Лена приняла это объяснение и снова умолкла, закрыла глаза.
— Господи, когда же конец? — прошептала она много времени спустя.
Потом еще:
— И зачем это болтают разные глупости про офицерских жен? Они — героини. Как те женщины, что у Некрасова…
13
— Старшие команд — к начальнику эшелона! — прокричал сверху посыльный, и в твиндеке стало тихо. Смолкли жалобы, стоны, разговоры. Женщины и даже дети начали передавать по цепи:
— Старшие команд — к начальнику эшелона!
В этих голосах слышалась скорее надежда, а не тревога. Люди не могли знать, зачем собирают старших, и думали разное: может быть, откроют бочки с огурцами и помидорами и станут законно выдавать соления страдающим от морской болезни, а может, получено какое-нибудь сообщение с материка… Мало ли что! По крайней мере, ничего особенно плохого не ждали. Куда тут хуже-то?.. Может быть, только Тихомолов да еще скрывшийся где-то в дальнем углу его вчерашний знакомый поняли всю серьезность этого вызова. Но и тот и другой молчали.
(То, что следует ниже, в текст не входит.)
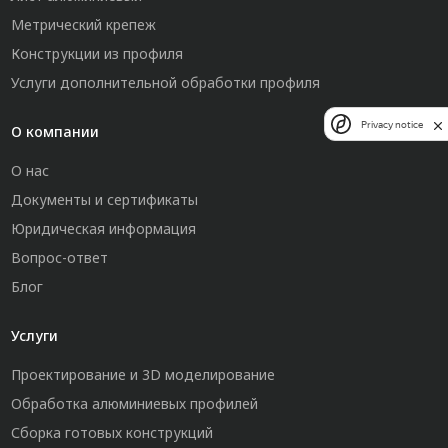
Метрический крепеж
Конструкции из профиля
Услуги дополнительной обработки профиля
Privacy notice
О компании
О нас
Документы и сертификаты
Юридическая информация
Вопрос-ответ
Блог
Услуги
Проектирование и 3D моделирование
Обработка алюминиевых профилей
Сборка готовых конструкций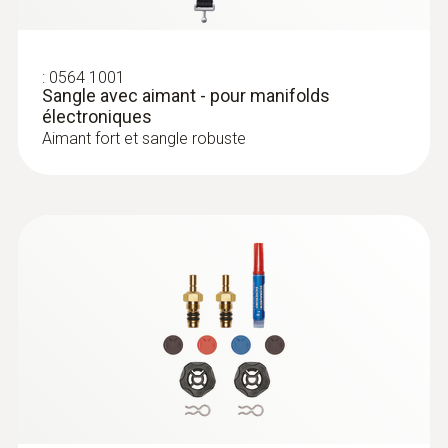
:
0564 1001
Sangle avec aimant - pour manifolds
électroniques
Aimant fort et sangle robuste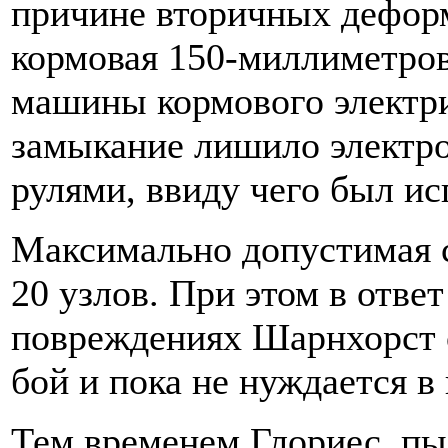
причине вторичных деформ
кормовая 150-миллиметров
машины кормового электри
замыкание лишило электро
рулями, ввиду чего был ис
Максимально допустимая с
20 узлов. При этом в ответ
повреждениях Шарнхорст о
бой и пока не нуждается в
Тем временем Глориес, пы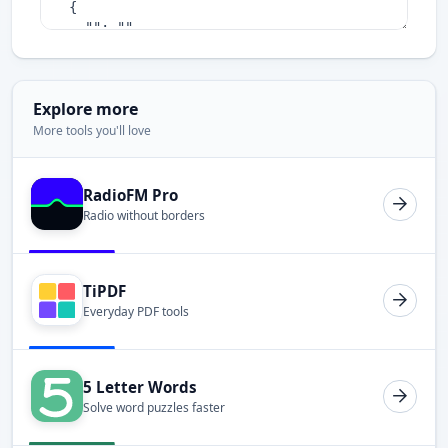
Explore more
More tools you'll love
RadioFM Pro
Radio without borders
TiPDF
Everyday PDF tools
5 Letter Words
Solve word puzzles faster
Завозился на своем привилегированном месте — крайнем у прохода — старший седьмой команды майор Доброхаткин. Но только он поднялся, как его тут же стошнило.
— Капитан Тихомолов! — жалобным, но все же вроде как «командным» голосом позвал он.
— Я вас слушаю! — отозвался Глеб.
— Сходи за меня на совещание.
Глеб боялся уходить далеко от Лены, и ему хотелось как-нибудь отказаться от этого поручения. Но когда почти наверняка знаешь, почему собирают старших команд…
— Ладно, схожу, — отозвался он.
— Осторожней ходи по палубе! — попросила Лена.
На палубе он первым делом глянул на берег и увидел, что он заметно и неоспоримо приблизился. Заборчик из рифленого железа превратился в высунутую из воды челюсть какого-то огромного чудовища. А здесь была неуправляемая, набитая до отказа людьми железная коробка. Правда, с шикарной капитанской каютой, где и проходило совещание.